### PROBLEM DETAILS
Your answer should be every line of the records that contains the word "middle", copied as it stands.

### STORED DATA
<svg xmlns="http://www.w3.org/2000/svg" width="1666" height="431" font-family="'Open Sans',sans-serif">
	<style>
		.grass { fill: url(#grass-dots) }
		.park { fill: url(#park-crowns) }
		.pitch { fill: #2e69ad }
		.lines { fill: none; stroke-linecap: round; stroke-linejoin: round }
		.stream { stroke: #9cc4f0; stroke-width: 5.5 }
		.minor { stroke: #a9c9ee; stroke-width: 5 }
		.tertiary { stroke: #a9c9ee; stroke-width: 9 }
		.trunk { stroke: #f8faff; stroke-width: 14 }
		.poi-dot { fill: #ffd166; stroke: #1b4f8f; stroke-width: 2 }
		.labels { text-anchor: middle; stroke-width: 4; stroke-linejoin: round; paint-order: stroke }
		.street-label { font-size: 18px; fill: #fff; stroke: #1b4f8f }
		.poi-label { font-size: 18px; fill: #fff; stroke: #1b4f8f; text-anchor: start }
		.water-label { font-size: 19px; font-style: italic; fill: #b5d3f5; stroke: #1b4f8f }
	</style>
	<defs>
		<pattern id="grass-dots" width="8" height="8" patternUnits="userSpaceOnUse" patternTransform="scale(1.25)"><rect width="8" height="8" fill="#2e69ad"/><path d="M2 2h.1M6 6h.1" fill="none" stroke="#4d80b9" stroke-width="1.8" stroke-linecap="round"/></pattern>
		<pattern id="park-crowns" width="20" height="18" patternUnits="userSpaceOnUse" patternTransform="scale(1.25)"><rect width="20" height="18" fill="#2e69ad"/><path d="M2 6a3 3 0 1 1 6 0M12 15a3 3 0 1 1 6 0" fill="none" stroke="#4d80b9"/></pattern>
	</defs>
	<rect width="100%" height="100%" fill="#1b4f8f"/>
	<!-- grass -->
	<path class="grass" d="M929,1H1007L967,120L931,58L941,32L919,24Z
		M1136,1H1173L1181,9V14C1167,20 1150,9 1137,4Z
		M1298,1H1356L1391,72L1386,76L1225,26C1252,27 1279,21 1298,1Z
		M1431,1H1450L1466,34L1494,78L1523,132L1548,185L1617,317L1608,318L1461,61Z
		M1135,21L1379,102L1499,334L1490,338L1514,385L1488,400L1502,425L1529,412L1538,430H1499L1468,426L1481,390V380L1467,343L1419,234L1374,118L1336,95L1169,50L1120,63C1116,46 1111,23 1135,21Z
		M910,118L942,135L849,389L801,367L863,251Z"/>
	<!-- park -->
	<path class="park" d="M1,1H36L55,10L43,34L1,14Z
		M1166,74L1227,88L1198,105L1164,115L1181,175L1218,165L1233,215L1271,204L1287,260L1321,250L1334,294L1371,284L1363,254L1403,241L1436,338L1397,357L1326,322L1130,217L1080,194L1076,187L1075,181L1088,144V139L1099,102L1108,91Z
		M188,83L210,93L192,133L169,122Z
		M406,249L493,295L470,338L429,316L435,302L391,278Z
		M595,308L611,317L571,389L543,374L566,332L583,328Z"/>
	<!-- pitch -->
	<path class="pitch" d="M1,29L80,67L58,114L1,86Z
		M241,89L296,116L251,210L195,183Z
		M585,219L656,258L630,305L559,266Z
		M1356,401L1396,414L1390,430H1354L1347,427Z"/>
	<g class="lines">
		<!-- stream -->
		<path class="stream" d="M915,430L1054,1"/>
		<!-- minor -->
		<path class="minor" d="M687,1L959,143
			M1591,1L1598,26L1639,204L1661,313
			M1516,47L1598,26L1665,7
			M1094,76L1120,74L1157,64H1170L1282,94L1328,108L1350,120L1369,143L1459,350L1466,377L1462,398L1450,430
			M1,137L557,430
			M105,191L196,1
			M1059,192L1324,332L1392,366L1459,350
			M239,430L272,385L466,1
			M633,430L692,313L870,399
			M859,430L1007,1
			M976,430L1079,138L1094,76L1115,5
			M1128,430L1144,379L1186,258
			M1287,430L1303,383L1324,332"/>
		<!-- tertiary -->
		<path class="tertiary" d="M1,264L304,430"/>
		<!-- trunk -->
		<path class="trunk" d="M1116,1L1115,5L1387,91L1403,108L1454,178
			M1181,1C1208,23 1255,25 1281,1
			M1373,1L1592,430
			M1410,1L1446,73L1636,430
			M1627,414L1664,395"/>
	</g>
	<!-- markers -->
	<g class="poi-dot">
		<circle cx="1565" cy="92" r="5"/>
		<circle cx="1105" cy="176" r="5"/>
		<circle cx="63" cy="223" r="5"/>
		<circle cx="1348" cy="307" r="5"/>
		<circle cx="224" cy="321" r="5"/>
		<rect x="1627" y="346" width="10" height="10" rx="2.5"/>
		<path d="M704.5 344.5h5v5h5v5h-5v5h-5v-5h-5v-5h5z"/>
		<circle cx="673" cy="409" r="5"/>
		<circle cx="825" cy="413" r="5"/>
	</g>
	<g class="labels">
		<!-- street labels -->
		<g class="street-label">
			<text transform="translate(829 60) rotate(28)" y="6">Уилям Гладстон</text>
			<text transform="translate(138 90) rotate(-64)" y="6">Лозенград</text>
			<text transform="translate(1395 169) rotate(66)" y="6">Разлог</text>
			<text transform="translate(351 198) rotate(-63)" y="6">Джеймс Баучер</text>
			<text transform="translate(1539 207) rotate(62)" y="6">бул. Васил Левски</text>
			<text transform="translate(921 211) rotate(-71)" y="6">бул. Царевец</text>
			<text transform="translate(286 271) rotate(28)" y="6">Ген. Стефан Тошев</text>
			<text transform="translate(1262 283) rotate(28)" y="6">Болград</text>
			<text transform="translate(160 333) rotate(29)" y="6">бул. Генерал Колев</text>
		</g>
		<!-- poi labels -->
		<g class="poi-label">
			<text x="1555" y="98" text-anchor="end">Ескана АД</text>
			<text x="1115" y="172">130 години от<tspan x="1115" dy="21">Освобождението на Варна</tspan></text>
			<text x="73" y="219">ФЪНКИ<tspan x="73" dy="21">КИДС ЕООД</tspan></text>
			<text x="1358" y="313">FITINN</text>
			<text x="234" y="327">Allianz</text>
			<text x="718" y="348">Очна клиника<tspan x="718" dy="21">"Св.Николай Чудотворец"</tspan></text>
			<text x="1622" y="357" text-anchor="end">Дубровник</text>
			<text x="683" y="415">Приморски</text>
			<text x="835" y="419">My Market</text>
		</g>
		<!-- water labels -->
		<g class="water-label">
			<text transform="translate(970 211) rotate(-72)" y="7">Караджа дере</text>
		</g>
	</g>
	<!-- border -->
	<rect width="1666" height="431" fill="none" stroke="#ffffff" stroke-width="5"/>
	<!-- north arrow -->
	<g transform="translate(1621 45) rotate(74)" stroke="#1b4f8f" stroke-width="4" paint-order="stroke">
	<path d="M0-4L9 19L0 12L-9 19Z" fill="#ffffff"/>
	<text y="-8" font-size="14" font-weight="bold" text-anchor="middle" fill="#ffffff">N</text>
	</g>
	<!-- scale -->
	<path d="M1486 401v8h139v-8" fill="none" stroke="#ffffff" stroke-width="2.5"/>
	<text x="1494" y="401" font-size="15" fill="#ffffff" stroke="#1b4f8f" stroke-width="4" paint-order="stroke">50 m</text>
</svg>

### PROBLEM SOLUTION
		.labels { text-anchor: middle; stroke-width: 4; stroke-linejoin: round; paint-order: stroke }
	<text y="-8" font-size="14" font-weight="bold" text-anchor="middle" fill="#ffffff">N</text>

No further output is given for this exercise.